You would certainly think me remiss if I didn't include an early-day
picture of Worth early in this series.
This picture was taken close to the 1913-12 years. The picture
was taken from a point which would be about in the middle of the
present highway and looking west.
The wooden, two-story building on the left is one of the two buildings
Hurley Dye moved into Worth from the town of Friend.

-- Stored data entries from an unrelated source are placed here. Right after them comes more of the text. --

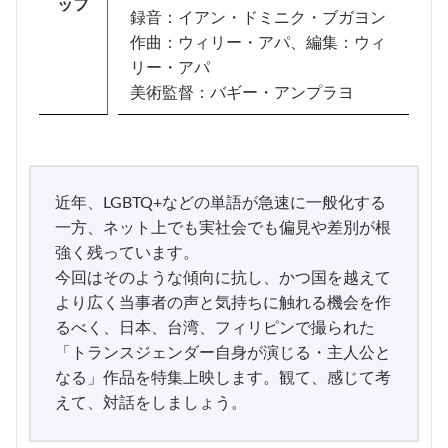
ッフ
録音：イアン・ドミニク・ブガヨン
作曲：ウィリー・アパ、編集：ウィ
リー・アパ
美術監督：バギー・アンプラヨ
近年、LGBTQ+などの単語が急速に一般化する
一方、ネット上でも実社会でも偏見や差別が根
強く残っています。
今回はそのような傾向に抗し、かつ国を越えて
より広く当事者の声と気持ちに触れる機会を作
るべく、日本、台湾、フィリピンで撮られた
「トランスジェンダー自身が演じる・主人公と
なる」作品を特集上映します。観て、感じて考
えて、対話をしましょう。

When the railroad from Grant City to Albany was being planned
in the late 1890's, a town was planned a mile south of the Worth-Gentry
County line. Somewhere between Albany and Grant City the railroad
needed a source of water. At the point south of the county line,
the track was to go within 150 feet of a strong, ever-flowing
spring.
Railroad planners wanted to establish a town here to serve as
a shipping point and as a place to replenish water in the small
steam engines before they started up the rather steep grade into
Grant City.
The man who owned the land upon which the spring was located thought
the railroad had no other alternative, and he asked a price that
the railroad thought was exorbitant. Instead, they went on north
another two miles and placed a dam across the river for a source
of water.
The towns of Worth and Gentry were both established by the railroad
in 1899.
Worth grew quickly and as a business community it had reached
its peak by the time this picture was taken. By 1915 there were
about 30 businesses in addition to a school and four churches.
I have seen, but I can't recall who has it, a picture of the small
water tower that the railroad built to service the trains. I would
like very much to have a copy make from the print.